JERICHO Associate Director Maria L.P. Burke said of the Community Service Program, “Working closely with staff and volunteers, these crews have helped to enhance the beauty of this peaceful property, been instrumental in maintaining the many gardens and tackled numerous projects. Best of all, everyone is always extremely nice to work with. It has been an honor for us to share our space.”

LeCours said, “It is a great honor for Community Service to be acknowledged for the work our crews have performed for JERICHO over the years. I have witnessed the great sense of accomplishment the members of the crews feel when they complete a job.”

Jeffrey Youens, a regular member of the Community Service crew at JERICHO for the past year, said he looks forward to performing the work.

“I like going to JERICHO because I know that I am doing something that helps others. It is a very nice experience and I think of it as a job. Every week, I clean the church in Holyoke,” Youens said.

Each year, Probationers perform a total of 300,000 community service hours statewide in lieu of paying court fees. The Community Service Program is part of Probation’s Office of Community Corrections which includes 18 community corrections centers statewide. Offenders are transported from the centers or courts to the project sites where they perform a range of tasks-- both traditional and non-traditional. This work includes trash pick-up along streets and highways; set-up of classrooms for the school year by moving furniture and painting walls; building cages for oyster seeds at state fisheries; stocking and distributing food at local soup kitchens; and setting up 1,000’s of chairs and tables for community concerts and events. This work has also led to full-time employment for many offenders.

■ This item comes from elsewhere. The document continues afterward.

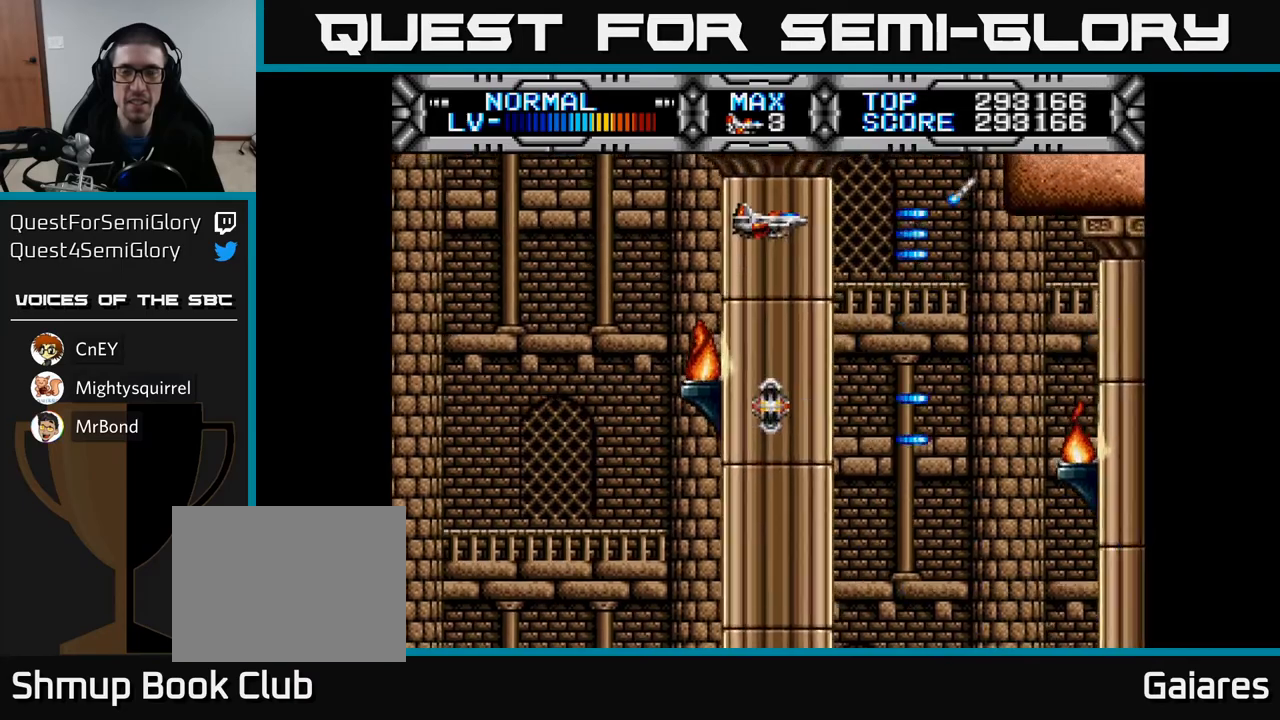
{"buttons": ["X"], "left_stick": "center", "right_stick": "center", "events": [[183, "DPAD_UP", "down"], [217, "DPAD_UP", "up"], [267, "DPAD_LEFT", "down"], [450, "DPAD_LEFT", "up"]]}
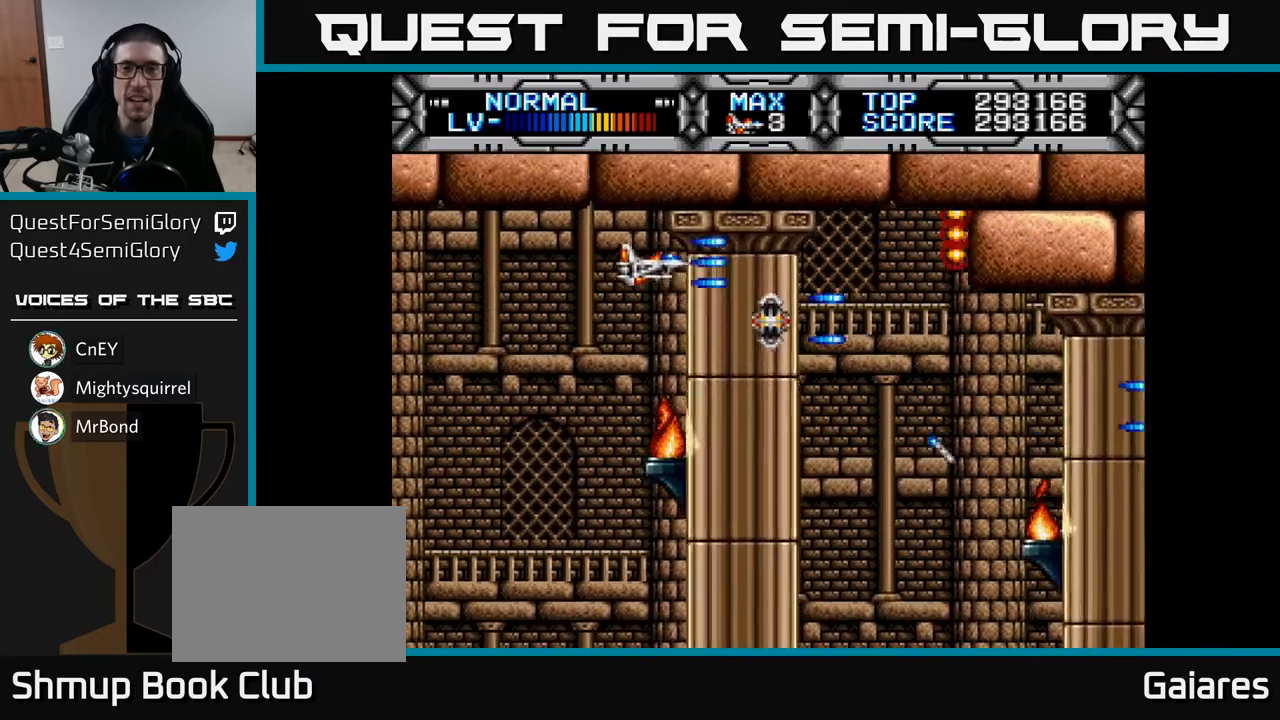
{"buttons": ["X", "DPAD_DOWN"], "left_stick": "center", "right_stick": "center", "events": [[117, "DPAD_DOWN", "down"], [217, "DPAD_RIGHT", "down"], [333, "DPAD_RIGHT", "up"]]}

The work performed by Probation is an example of restorative justice which focuses on the rehabilitation of offenders through reconciliation with the community-at-large, according to Probation Commissioner Edward J. Dolan.

“This work enhances communities and enables offenders to give back in a positive way,” Dolan said.

“Our program strives to provide the best service for the state and non-profit agencies where our clients perform community service work. It is also the goal of the Community Service Program to provide a learning opportunity and a sense of achievement for each client with every project they complete,” said David Skocik, Statewide Community Service Supervisor.